Ao optar por colocar a estética em primeiro plano, o diretor se esqueceu do elemento humano, e Aílton Carmo apesar de ser um excelente atleta, não desempenha a mesma elasticidade como ator, e o mesmo se aplica a boa parte do elenco, salvo por Irandhir Santos que compõe um excelente e perverso antagonista (e que confirmou seu talento em trabalhos posteriores), e pelo enigmático Exu, interpretado por Sérgio Laurentino. Em um filme de ação, se o herói não emociona ou inspira empatia, espera-se que este elemento seja complementado pelas cenas de combate, e aí reside outra decepção, pois se esperava mais deste quesito visto que importaram Hiuen Chiu Ku, famoso coreógrafo de lutas que trabalhou em filmes como “Kill Bill” e “O Tigre e o Dragão”, mas ao que parece ele apenas se limitou a utilizar os cabos para que Besouro voasse de um lado para outro e pouco se envolveu na elaboração das lutas, pois estas cometem o pecado de serem captadas em planos fechados, quando é sabido que são os planos abertos que valorizam as coreografias.

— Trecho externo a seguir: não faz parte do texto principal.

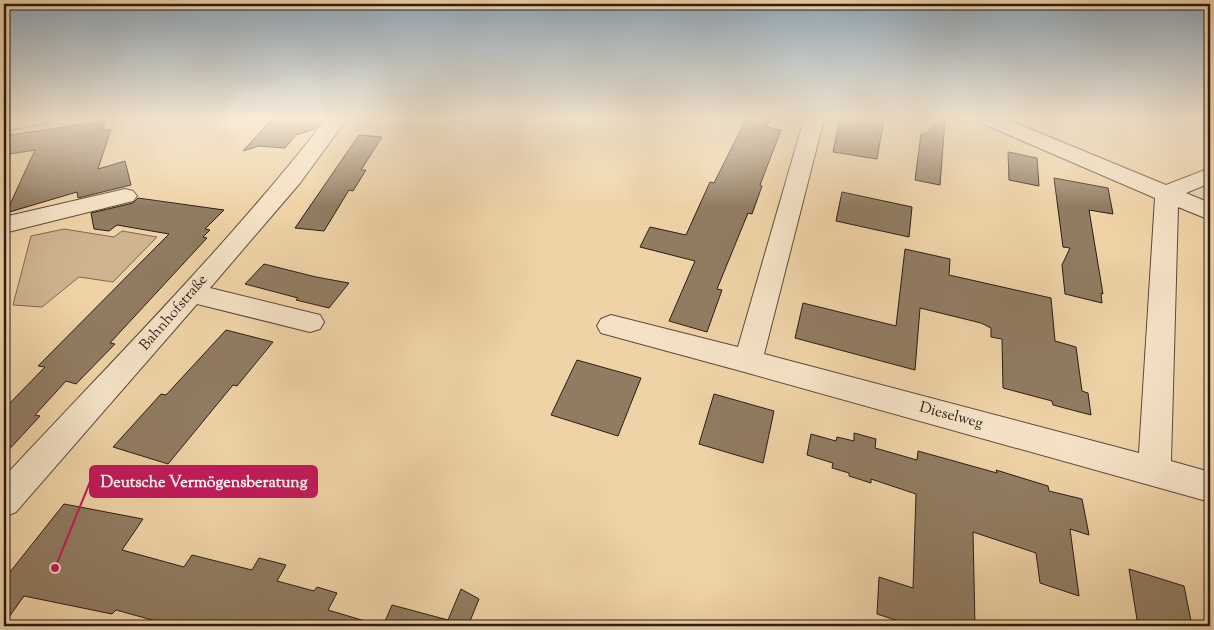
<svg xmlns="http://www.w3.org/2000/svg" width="1214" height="630" font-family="'Sorts Mill Goudy',serif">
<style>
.green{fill:#ceb48f;stroke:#7c6853}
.building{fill:#917c62;stroke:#2b1d17}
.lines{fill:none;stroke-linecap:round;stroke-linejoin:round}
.minor-casing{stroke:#5c4a3b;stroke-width:2}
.minor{fill:#f5e2c6;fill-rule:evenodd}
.labels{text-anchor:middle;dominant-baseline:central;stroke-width:4.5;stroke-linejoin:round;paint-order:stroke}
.street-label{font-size:15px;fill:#2b1d17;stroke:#f5e2c6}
.leader{fill:none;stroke:#c2185b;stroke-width:2}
.callout-dot{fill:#c2185b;stroke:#f5e2c6;stroke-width:2}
.callout{fill:#c2185b;stroke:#c2185b;stroke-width:2}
.callout-label{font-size:16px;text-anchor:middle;font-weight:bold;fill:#fff}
</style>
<rect width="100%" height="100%" fill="#efd3a7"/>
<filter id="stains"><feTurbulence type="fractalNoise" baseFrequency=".004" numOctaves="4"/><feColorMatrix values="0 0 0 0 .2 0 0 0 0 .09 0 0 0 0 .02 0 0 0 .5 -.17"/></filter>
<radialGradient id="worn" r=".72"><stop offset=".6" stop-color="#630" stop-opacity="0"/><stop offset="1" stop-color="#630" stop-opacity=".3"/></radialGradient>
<polygon class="green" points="64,229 114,237 122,231 157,237 113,282 79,277 42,307 13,305 31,236"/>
<g class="building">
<polygon points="272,119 324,119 315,129 296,135 285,148 259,146 243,151"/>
<polygon points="746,119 770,119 767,127 781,130 760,185 762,186 752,214 748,213 717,289 722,290 707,332 669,321 695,261 640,247 650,227 686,235 710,182 714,183"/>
<polygon points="840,119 884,119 877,159 833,152"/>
<polygon points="942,119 945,119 940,185 915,180 921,134 925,134"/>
<polygon points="105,121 102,131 111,129 98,169 125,161 131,185 78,198 77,192 6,213 35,150 4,155 4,136"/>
<polygon points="359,135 382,137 361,170 366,170 353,191 349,190 324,231 295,228"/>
<polygon points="1008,152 1037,158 1039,186 1009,180"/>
<polygon points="1054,178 1108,188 1113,214 1089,210 1103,294 1101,293 1102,303 1065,294 1062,265 1070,248 1063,247"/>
<polygon points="842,192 912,207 909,237 836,221"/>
<polygon points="138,198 224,210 205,229 210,230 203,237 207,238 110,343 115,344 76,384 66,381 35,415 40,416 4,455 4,409 45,367 38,366 169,234 117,225 109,231 94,229 91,213 133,203"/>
<polygon points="905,249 950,259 949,275 1051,298 1055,341 1076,347 1082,391 1088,393 1091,415 1053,405 1052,401 1003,388 1002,339 991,337 991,328 981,323 920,308 915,370 795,338 803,303 896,326"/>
<polygon points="264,264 316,277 349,283 329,308 296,300 298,298 245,284"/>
<polygon points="226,330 273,342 237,386 233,385 168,464 113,447 161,394 166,395"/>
<polygon points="577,360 641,378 618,436 551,415"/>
<polygon points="714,394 774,411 763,463 699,444"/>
<polygon points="854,433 876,439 875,448 917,460 918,451 997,473 996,470 1048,486 1049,491 1082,499 1089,535 1070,529 1079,596 1040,583 1036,553 973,532 975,626 914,626 877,614 879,577 913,588 916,494 871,479 871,483 849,476 849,473 832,468 833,463 807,455 811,434 836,441 837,437 854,441"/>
<polygon points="64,504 143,519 122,550 184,567 192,555 252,570 259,558 286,565 277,581 314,591 317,587 337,593 328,610 365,621 364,626 174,626 116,610 112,614 24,596 4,624 4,570 10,572"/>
<polygon points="1129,569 1184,586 1192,626 1138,626"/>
<polygon points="461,589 479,599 468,626 383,626 392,605 448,620"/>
</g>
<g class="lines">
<g class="minor-casing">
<g id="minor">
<polygon points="4,119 49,119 46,123 4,131"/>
<path d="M326,119H347L300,183L210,288L320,315L324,322L320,329L310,332L197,304L16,512L4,517V477C113,360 228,245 326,119Z"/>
<polygon points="804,119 824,119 764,354 1139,453 1155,198 981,123 978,119 1006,119 1166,185 1210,168 1210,183 1186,193 1210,203 1210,220 1178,207 1171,461 1210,472 1210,502 748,373 601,333 597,326 601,319 611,315 738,347"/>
<polygon points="125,189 133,191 137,196 133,201 4,233 4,217"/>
</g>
</g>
<use href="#minor" class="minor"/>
</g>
<linearGradient id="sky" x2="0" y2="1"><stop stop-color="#90a8ba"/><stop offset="0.57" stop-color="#f8ebd7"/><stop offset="1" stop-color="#f8ebd7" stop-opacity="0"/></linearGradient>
<rect width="1214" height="207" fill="url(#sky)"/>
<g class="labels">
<g class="street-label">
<text transform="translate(174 313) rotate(-49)">Bahnhofstraße</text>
<text transform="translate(951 416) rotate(15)">Dieselweg</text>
</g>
</g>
<path class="leader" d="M55 568L90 482"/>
<circle class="callout-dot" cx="55" cy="568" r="5"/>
<rect class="callout" x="90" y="466" width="227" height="31" rx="5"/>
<g class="callout-label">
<text x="204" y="487">Deutsche Vermögensberatung</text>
</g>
<rect width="1214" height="630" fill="none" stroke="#efd3a7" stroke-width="20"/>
<rect x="5" y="5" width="1204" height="620" fill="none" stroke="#2b1d17" stroke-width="2.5"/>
<rect x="10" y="10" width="1194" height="610" fill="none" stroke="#2b1d17"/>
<rect width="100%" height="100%" filter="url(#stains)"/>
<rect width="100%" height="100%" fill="url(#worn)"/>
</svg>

E apesar de o roteiro seguir a cartilha clássica dos filmes de kung fu, “jovem lutador treina suas habilidades para proteger seu povo da opressão e vingar a morte de seu mestre”, Tikhomiroff e a roteirista Patrícia Andrade parecem ter se levado à sério demais, ou seja, parecem envergonhados de assumirem o cinema de gênero, desperdiçando um tempo precioso desenvolvendo uma trama de cunho social didática e maniqueísta, que se revela tão rasa quanto o desinteressante triângulo amoroso envolvendo Besouro, Dinorá e seu amigo de infância Quero-Quero. Enfim, quando agraciado com seqüências de luta que justificam o excesso de efeitos, talvez o público esteja enfastiado demais com o embate social para qualquer espécie de catarse.
Mas e os méritos? Sim, eles existem, porém situam-se quase que exclusivamente nas possibilidades não aproveitadas de seu argumento e na parte técnica. “Besouro” comprova a possibilidade de se fazer um cinema de ação tupiniquim de qualidade, valorizando nossa cultura e nossos mitos, com fotografia, edição e efeitos que não fazem feio diante das centenas de produções enlatadas que chegam anualmente ao mercado brasileiro. “Besouro”, mesmo sendo uma obra irregular, e não ter gerado até agora frutos efetivos, foi uma semente necessária, e espero que com o tempo ela vingue para suscitar aquilo que nossas toscas produções do passado não conseguiram, uma vertente nacional dedicada exclusivamente ao gênero de ação, porém, sem vergonha de se assumir como tal.